How can you quickly make and save more money?
What if you could do things now to make your financial situation better? Below are 7 things you can do which have an immediate effect. Some will take longer than others, but making the decision to do it now is half the battle! Setting the goal, taking the action and making the changes is what will see you in a much better position later.
Think about it, where do you want to be a one year, two years or even 10 years from now. If where you are right now isn’t where you want to be financially, you need to make some changes. Here are the ones I’ve found helped me the most go from homeless to multiple international award-winning CEO, speaker and author living in my ideal area.
1.) Clear debt
As simple as it sounds, it can be extremely hard, especially if you have multiple debts or they’re debts such as payday loans with high interest. Decide to clear your debt, then create a plan of action and do it. Dave Ramsey wrote The Total Money Makeover and Scott Pape wrote The Barefoot Investor. Both have basic steps to take to help clear debt, starting with creating a mini emergency fund of $1,000 to $2,000 which is for emergencies. Sort out your budget and start throwing everything at debt.
For inspiration and tips check out how this couple cleared $90,000 worth of debt in 12 months (and they were unemployed when they started). Or read how Kiri paid off $3,000 worth of debt in a month. these 6 tips to easily clear debt will help too.
2.) Set up your investments including super
If you haven’t looked at your superannuation in a while (or ever), do it today! Getting your super sorted means you’ll be able to retire easier. Firstly, consolidate all your superannuation accounts into one so you save on fees etc. Check the insurance options and benefits with each, as well as fees before you consolidate. You can compare the top performing super accounts here. Note, Scott recommends HostPlus in his book The Barefoot Investor.

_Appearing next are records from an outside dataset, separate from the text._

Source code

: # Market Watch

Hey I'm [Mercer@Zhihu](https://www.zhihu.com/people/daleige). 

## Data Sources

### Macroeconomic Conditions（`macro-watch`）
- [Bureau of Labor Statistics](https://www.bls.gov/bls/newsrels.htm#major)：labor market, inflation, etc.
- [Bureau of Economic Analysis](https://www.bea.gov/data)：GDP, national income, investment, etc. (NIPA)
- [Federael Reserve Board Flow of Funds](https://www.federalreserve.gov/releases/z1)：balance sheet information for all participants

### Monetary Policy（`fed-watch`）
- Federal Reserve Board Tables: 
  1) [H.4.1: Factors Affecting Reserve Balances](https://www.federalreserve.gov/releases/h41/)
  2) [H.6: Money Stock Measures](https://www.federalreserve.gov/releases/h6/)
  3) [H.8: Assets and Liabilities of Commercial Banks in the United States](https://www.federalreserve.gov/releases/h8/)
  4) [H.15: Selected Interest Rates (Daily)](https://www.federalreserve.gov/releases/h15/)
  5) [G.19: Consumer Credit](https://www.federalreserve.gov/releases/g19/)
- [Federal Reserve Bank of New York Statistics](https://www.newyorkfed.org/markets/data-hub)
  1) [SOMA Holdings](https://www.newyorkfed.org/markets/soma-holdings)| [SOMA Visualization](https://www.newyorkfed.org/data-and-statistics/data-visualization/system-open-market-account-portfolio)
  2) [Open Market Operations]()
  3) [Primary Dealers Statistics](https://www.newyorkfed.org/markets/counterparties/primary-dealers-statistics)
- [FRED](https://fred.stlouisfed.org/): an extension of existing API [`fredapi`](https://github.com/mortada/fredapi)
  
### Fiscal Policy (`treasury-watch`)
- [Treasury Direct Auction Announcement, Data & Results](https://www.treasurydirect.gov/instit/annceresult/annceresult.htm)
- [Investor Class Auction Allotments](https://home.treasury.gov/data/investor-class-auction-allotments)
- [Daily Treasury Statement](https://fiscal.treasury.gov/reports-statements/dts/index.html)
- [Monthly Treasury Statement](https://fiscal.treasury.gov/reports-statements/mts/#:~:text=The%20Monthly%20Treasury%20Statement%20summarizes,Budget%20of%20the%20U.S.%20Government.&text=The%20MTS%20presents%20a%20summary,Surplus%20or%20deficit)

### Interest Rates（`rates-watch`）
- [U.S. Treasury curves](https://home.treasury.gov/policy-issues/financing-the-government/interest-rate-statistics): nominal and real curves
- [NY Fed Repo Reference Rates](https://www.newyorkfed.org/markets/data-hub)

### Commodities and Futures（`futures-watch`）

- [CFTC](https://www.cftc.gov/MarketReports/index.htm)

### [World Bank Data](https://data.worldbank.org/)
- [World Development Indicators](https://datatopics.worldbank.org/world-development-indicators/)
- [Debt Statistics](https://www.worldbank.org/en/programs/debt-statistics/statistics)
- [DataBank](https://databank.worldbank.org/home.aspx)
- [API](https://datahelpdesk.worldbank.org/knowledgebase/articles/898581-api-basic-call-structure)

Check your eligibility for the super co-contribution as well. While it might not seem like a lot, you can get up to $500 from the government as a co-contribution. Find out more here. You can ask payroll to set up the contributions automatically for you.
As for investing, my preference is shares. You can start small with roundups or $5 a week/a month/whatever you choose with options such as Raiz. I did a comparison with them vs a high-interest savings account here. What I do is invest a little each week, then when it is $500+ I withdraw and invest in a larger parcel of shares elsewhere myself. Make sure you do research if you’re investing yourself though!
You don’t need large amounts of money to become a millionaire and retire comfy. Check out this post on how you can be a millionaire even as a single mum.
3.) Set up savings
A $1,000 to $2,000 baby emergency fund is your first savings step if you don’t already have one. Get a high-interest savings account which is separate from the rest of your banking so you can’t touch it. Start putting as much as you can into it until you reach the $1,000 or $2,000. Personally, I feel $2,000 is the minimum you should have here in Australia.
Once that is set up, focus on clearing the debt. For me, even when I was paying down debt I tried to save something, even if it was only $10 a week. The reason being, once the debt was clear, I had essentially no savings! Do what works for you though.
I have no debt, so my money is split minimum 10% investing, minimum 20% savings, minimum 10% whatever I want/sanity money and a maximum of 60% for living expenses.
4.) Know your net worth
If you’ve never worked out your net worth, it isn’t too hard. Add up your assets (house value, savings, superannuation amounts, investments etc). Add up your liabilities (personal loans, credit card debt, mortgage and any other debt). Deduct your liability amount from your asset amount and that is your net worth. Meaning, if you had to sell off everything today, this is how much cash you’d have.
5.) Have sanity money
Some call this a ‘smile’ account, the first time I heard about it, it was called sanity money, as in money to keep you sane. This money is yours to do whatever you want with. If you’re partnered you each need to get an amount for this purpose. Spend it on whatever you want and don’t feel guilty about it.
Whether you decide on $10 or $100, it’s up to you and your personal circumstances, but you need it. Having this amount from each pay helps reduce the chances of a blowout later or a spending binge because you feel deprived.
6.) Create a spending plan or budget
Tell your money where to go! Knowing how much money is coming in, what your expenses are and how you are saving/paying off debt/planning for your future is crucial. Don’t make it complicated either. Know what needs to go where then set it all up.
Check out this post on how to create and stick to a budget to help you.
7.) Automate it!
All my bills are set up to be direct debited. Investing is done automatically with Raiz, as is my savings. You can have your payroll do super contributions or divide your pay into a separate savings account as well.
Automate your finances and you’ll have less stress, your money will go to work for you and you’ll have the headspace free to do other things. For more on automating your finances check out The Automatic Millionaire. David Bach is a fantastic author and a lovely guy.